==== SUPPLIED TEXT
## Setup

Provided:

- Pre-trained de-en models (100k, 500k, 1M) + SPM dict/model
- Pre-trained en-de models (100k, 500k, 1M) + SPM dict/model
- Pre-processed en:de train, dev, test data (100k, 500k, 1M)
- Raw+preprocessed mono en and mono de train data (50k)
- Raw+preprocessed parallel en:de FT train data (25k)
- Pre-processed en:de dev + test data (2k, 2k)
- Basic pre-processing script


You can train your own models and data, and are not obliged to use ours.


Make sure you use GPU env.
Go to `Runtime->Change runtime type` to change the runtime resources.

First mount your google drive.

Note to self: hyp (means hypothesis), i.e. the hypothetical translation; ref (means reference), i.e. the correct translation; src (means source), i.e. the original sentence.

In [60]:
# Define the necessary variables that can be subbed in any templates because %env magic, when using $, __will substitute a PYTHON variable__ instead of a bash environment variable
SRC="de"
TGT="en"
%env SRC=$SRC
%env TGT=$TGT

env: l1=de
env: l2=en
env: SRC=de
env: TGT=en


In [None]:
from google.colab import drive
import os, sys
drive.mount('/content/drive/')

Mounted at /content/drive/


Install `torch` and `fairseq`. You can store binaries in your google drive, so you don't need to install it every time, do this however you like

In [13]:
# NOTE: HIGHLY Recommended to use Python@3.9  
# %python3 -m venv .venv --system-site-packages
# !source .venv/bin/activate

# %env CWD=/content/drive/MyDrive/project-files
CWD="."
========
==== MATERIAL PROVIDED
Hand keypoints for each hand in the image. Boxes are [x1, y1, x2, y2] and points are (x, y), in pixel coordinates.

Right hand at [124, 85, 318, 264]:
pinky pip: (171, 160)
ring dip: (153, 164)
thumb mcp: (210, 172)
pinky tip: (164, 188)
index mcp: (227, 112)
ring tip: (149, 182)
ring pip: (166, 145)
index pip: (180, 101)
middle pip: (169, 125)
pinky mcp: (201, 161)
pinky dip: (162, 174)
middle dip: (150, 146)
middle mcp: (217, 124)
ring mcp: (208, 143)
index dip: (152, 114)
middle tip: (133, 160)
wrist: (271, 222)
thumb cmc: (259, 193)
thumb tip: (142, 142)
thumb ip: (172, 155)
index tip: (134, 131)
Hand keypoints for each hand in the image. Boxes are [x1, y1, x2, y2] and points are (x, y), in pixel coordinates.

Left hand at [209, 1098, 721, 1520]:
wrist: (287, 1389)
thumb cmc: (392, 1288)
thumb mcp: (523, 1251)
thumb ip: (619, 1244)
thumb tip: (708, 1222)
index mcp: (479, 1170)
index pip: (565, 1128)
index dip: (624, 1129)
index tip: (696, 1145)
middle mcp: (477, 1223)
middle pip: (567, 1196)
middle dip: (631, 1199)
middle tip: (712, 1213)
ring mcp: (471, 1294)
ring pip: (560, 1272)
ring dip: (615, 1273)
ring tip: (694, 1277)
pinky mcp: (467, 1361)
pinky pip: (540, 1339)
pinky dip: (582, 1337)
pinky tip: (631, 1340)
========
#### [ACTIVITIES]
1 > Output everything in the setup notes from "- Pre-trained de-en" down to "to use ours.", copied without changes.
2 > For each statement below, say whether the setup notes agree with it. Answer yes or no, and quote the words that decide it.
(a) The pre-trained models come in sizes of 100k, 500k, and 1M.
(b) Users must use the provided models and data.
(c) The parallel en:de FT training data has 50k entries.
3 > List every resource that the setup notes name under "Provided:".

#### [ANSWERS FOR EACH ITEM]
1 >
- Pre-trained de-en models (100k, 500k, 1M) + SPM dict/model
- Pre-trained en-de models (100k, 500k, 1M) + SPM dict/model
- Pre-processed en:de train, dev, test data (100k, 500k, 1M)
- Raw+preprocessed mono en and mono de train data (50k)
- Raw+preprocessed parallel en:de FT train data (25k)
- Pre-processed en:de dev + test data (2k, 2k)
- Basic pre-processing script


You can train your own models and data, and are not obliged to use ours.

2 >
(a) Yes: "Pre-trained de-en models (100k, 500k, 1M)"
(b) No: "are not obliged to use ours"
(c) No: "Raw+preprocessed parallel en:de FT train data (25k)"

3 >
- Pre-trained de-en models (100k, 500k, 1M) + SPM dict/model
- Pre-trained en-de models (100k, 500k, 1M) + SPM dict/model
- Pre-processed en:de train, dev, test data (100k, 500k, 1M)
- Raw+preprocessed mono en and mono de train data (50k)
- Raw+preprocessed parallel en:de FT train data (25k)
- Pre-processed en:de dev + test data (2k, 2k)
- Basic pre-processing script